À FAIRE:
#1 Traduisez en anglais la phrase suivante de l'article sur l'insalubrité à Kinshasa : « Tandis que le gouverneur inspecte ses troupes mécaniques ce mercredi, l’ombre d’une débâcle financière plane sur la ville. »
#2 Reproduisez à l'identique le passage de l'article sur l'insalubrité à Kinshasa qui va de « Daniel Bumba érige » à « des lenteurs administratives. ».

Daniel Bumba érige un autel aux promesses alors que Kinshasa sombre dans l’abîme d’une insalubrité devenue institutionnelle. Le mirage « Kinshasa Ezo Bonga » déploie ses engins tel un décor de théâtre, dissimulant mal le gouffre de 10,9 milliards USD (2024-2028) et l’inertie d’une bureaucratie aux pieds d’argile.
La capitale s’offre une chorégraphie d’acier avec la société Averda, mais cette parade d’engins ressemble à un pansement sur une gangrène. Tandis que le gouverneur inspecte ses troupes mécaniques ce mercredi, l’ombre d’une débâcle financière plane sur la ville. 10,9 milliards USD pour un espoir que les Kinois voient déjà s’évaporer dans les méandres des lenteurs administratives.
L’exécution du programme, ankylosée malgré des « études techniques » tardives, révèle une adhésion de façade. Derrière les louanges à la vision présidentielle se cache le risque putride de détournements et d’une gestion opaque. Kinshasa ne se nettoie pas, elle s’endette pour nourrir une machine structurellement grippée, où la mobilité urbaine et la salubrité restent les otages d’un système qui préfère le symbole à la survie.

DONNÉES ÉTUDIÉES:
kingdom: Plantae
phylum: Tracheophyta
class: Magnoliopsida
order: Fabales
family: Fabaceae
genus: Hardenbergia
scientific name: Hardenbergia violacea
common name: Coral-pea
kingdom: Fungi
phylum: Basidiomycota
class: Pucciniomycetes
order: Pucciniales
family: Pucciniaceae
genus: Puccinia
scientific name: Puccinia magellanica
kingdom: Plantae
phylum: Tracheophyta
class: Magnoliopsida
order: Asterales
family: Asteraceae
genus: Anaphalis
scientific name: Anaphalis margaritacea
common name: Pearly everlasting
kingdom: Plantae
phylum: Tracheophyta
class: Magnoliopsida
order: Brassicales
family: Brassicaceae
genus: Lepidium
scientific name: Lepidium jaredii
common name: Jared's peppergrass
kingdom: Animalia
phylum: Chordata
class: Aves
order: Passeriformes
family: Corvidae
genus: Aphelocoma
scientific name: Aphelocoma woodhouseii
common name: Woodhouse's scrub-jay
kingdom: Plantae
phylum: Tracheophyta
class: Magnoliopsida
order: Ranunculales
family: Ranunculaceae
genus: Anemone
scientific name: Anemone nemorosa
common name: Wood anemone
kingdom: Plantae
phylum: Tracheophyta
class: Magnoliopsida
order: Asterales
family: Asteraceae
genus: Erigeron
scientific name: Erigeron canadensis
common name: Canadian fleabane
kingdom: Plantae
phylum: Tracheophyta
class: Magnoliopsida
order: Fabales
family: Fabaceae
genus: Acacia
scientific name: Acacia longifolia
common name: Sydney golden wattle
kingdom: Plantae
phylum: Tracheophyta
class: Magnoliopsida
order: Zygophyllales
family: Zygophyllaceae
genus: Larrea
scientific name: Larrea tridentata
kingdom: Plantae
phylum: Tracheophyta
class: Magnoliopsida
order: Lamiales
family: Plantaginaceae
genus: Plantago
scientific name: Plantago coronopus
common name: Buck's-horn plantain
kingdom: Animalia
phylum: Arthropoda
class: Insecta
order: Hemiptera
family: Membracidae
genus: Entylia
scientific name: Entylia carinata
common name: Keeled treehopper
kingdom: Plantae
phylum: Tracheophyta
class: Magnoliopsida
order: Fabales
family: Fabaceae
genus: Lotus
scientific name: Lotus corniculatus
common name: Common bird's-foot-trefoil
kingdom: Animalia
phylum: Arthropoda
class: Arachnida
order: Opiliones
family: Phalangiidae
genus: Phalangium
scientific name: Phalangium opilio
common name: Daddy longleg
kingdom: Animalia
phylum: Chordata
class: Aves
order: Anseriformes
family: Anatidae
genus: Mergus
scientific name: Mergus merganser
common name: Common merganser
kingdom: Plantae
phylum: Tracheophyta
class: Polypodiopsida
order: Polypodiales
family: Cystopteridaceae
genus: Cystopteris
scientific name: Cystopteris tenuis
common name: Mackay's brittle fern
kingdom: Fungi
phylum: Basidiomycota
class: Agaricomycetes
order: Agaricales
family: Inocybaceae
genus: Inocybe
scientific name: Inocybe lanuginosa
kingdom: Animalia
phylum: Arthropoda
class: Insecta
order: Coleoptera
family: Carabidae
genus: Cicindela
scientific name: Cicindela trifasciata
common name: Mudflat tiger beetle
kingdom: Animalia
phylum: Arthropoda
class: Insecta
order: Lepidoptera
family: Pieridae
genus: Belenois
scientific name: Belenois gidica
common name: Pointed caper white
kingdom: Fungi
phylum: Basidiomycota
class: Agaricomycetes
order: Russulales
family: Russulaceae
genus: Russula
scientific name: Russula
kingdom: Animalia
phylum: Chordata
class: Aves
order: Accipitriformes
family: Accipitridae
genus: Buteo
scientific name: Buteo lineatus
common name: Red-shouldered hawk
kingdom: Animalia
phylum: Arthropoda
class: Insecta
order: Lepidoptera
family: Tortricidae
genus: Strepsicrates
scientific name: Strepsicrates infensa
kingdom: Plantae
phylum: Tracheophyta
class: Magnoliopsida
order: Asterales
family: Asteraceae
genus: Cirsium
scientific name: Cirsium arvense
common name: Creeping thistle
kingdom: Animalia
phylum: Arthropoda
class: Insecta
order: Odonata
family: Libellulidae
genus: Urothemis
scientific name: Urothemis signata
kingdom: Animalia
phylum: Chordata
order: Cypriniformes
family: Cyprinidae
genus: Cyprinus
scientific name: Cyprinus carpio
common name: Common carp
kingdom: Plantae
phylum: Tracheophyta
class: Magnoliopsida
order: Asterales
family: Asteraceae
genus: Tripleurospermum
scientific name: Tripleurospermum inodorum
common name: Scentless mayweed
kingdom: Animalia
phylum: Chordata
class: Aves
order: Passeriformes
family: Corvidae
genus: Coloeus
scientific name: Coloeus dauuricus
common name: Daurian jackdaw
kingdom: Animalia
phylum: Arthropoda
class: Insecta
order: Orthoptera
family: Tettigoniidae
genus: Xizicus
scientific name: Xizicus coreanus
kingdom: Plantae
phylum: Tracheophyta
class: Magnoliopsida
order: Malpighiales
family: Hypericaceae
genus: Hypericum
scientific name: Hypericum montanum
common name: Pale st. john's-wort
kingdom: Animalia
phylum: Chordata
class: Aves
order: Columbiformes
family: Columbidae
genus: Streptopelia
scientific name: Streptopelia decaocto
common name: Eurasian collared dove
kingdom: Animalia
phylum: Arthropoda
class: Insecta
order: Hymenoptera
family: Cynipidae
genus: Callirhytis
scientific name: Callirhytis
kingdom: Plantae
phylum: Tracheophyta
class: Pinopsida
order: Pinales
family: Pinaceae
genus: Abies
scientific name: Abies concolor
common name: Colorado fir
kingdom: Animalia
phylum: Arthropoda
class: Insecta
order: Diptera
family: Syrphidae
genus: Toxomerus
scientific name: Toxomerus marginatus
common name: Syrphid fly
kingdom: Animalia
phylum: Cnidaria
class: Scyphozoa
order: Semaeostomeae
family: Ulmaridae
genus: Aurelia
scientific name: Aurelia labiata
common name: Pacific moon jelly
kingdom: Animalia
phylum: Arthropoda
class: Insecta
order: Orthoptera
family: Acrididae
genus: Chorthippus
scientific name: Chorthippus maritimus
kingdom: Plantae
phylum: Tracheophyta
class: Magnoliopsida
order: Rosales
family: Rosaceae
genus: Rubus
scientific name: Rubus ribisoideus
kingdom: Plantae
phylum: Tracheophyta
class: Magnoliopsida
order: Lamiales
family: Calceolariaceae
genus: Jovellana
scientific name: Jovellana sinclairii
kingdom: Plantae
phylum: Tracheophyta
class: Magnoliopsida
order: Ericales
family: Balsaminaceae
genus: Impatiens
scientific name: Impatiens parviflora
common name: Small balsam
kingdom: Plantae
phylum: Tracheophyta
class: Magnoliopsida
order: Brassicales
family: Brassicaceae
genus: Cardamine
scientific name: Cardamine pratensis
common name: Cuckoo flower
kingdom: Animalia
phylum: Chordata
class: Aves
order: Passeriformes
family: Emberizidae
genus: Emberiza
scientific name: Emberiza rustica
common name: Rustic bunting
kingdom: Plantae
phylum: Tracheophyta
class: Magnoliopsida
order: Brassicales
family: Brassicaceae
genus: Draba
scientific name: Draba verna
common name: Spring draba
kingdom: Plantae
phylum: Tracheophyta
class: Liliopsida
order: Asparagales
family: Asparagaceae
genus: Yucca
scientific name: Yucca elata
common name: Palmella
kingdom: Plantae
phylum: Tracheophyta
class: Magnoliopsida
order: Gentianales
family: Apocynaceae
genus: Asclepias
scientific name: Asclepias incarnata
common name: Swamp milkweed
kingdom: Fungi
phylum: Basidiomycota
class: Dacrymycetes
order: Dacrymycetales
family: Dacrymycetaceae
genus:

RÉPONSES PAR POINT:
#1 While the governor inspects his mechanical troops this Wednesday, the shadow of a financial debacle hangs over the city.

#2
Daniel Bumba érige un autel aux promesses alors que Kinshasa sombre dans l’abîme d’une insalubrité devenue institutionnelle. Le mirage « Kinshasa Ezo Bonga » déploie ses engins tel un décor de théâtre, dissimulant mal le gouffre de 10,9 milliards USD (2024-2028) et l’inertie d’une bureaucratie aux pieds d’argile.
La capitale s’offre une chorégraphie d’acier avec la société Averda, mais cette parade d’engins ressemble à un pansement sur une gangrène. Tandis que le gouverneur inspecte ses troupes mécaniques ce mercredi, l’ombre d’une débâcle financière plane sur la ville. 10,9 milliards USD pour un espoir que les Kinois voient déjà s’évaporer dans les méandres des lenteurs administratives.